(YOUR OBJECTIVE):
Without including the pictures, copy each line below exactly as it reads.
+ + + + + + +
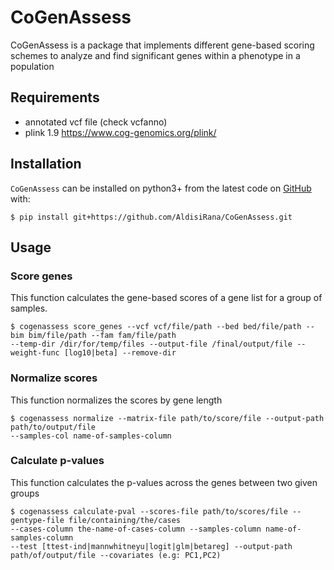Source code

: # CoGenAssess

CoGenAssess is a package that implements different gene-based scoring schemes to analyze and find significant genes 
within a phenotype in a population

## Requirements
* annotated vcf file (check vcfanno)
* plink 1.9 https://www.cog-genomics.org/plink/


## Installation
``CoGenAssess`` can be installed on python3+ from the latest code on [GitHub](https://github.com/AldisiRana/CoGenAssess) with:

    $ pip install git+https://github.com/AldisiRana/CoGenAssess.git

## Usage

### Score genes
This function calculates the gene-based scores of a gene list for a group of samples.

    $ cogenassess score_genes --vcf vcf/file/path --bed bed/file/path --bim bim/file/path --fam fam/file/path 
    --temp-dir /dir/for/temp/files --output-file /final/output/file --weight-func [log10|beta] --remove-dir


### Normalize scores
This function normalizes the scores by gene length

    $ cogenassess normalize --matrix-file path/to/score/file --output-path path/to/output/file 
    --samples-col name-of-samples-column


### Calculate p-values
This function calculates the p-values across the genes between two given groups

    $ cogenassess calculate-pval --scores-file path/to/scores/file --gentype-file file/containing/the/cases 
    --cases-column the-name-of-cases-column --samples-column name-of-samples-column 
    --test [ttest-ind|mannwhitneyu|logit|glm|betareg] --output-path path/of/output/file --covariates (e.g: PC1,PC2)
+ + + + + + +
(TASK RESULT):
Source code

: # CoGenAssess

CoGenAssess is a package that implements different gene-based scoring schemes to analyze and find significant genes 
within a phenotype in a population

## Requirements
* annotated vcf file (check vcfanno)
* plink 1.9 https://www.cog-genomics.org/plink/


## Installation
``CoGenAssess`` can be installed on python3+ from the latest code on [GitHub](https://github.com/AldisiRana/CoGenAssess) with:

    $ pip install git+https://github.com/AldisiRana/CoGenAssess.git

## Usage

### Score genes
This function calculates the gene-based scores of a gene list for a group of samples.

    $ cogenassess score_genes --vcf vcf/file/path --bed bed/file/path --bim bim/file/path --fam fam/file/path 
    --temp-dir /dir/for/temp/files --output-file /final/output/file --weight-func [log10|beta] --remove-dir


### Normalize scores
This function normalizes the scores by gene length

    $ cogenassess normalize --matrix-file path/to/score/file --output-path path/to/output/file 
    --samples-col name-of-samples-column


### Calculate p-values
This function calculates the p-values across the genes between two given groups

    $ cogenassess calculate-pval --scores-file path/to/scores/file --gentype-file file/containing/the/cases 
    --cases-column the-name-of-cases-column --samples-column name-of-samples-column 
    --test [ttest-ind|mannwhitneyu|logit|glm|betareg] --output-path path/of/output/file --covariates (e.g: PC1,PC2)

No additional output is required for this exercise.